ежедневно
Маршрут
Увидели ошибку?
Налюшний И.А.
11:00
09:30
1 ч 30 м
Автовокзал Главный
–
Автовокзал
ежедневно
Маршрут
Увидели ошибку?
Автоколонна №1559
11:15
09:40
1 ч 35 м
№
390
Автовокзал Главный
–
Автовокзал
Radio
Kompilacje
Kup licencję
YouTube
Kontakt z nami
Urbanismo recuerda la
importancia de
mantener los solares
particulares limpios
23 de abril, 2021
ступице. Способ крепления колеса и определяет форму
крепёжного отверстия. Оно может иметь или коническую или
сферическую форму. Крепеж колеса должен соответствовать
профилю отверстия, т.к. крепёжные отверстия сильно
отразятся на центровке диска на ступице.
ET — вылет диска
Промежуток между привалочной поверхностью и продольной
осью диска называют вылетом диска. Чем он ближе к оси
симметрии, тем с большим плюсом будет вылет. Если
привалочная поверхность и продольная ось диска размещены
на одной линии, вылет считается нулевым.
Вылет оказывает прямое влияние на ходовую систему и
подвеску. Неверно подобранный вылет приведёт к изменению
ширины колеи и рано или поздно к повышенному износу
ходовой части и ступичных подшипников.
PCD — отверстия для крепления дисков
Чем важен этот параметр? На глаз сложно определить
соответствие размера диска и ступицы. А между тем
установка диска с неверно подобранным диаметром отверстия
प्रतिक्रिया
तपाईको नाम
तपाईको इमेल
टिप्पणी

--

What you have to do
The required output is every line above from the one with "сферическую форму. Крепеж" down to the one with "подвеску. Неверно подобранный", restated word for word, ends included.

Solved exercise
сферическую форму. Крепеж колеса должен соответствовать
профилю отверстия, т.к. крепёжные отверстия сильно
отразятся на центровке диска на ступице.
ET — вылет диска
Промежуток между привалочной поверхностью и продольной
осью диска называют вылетом диска. Чем он ближе к оси
симметрии, тем с большим плюсом будет вылет. Если
привалочная поверхность и продольная ось диска размещены
на одной линии, вылет считается нулевым.
Вылет оказывает прямое влияние на ходовую систему и
подвеску. Неверно подобранный вылет приведёт к изменению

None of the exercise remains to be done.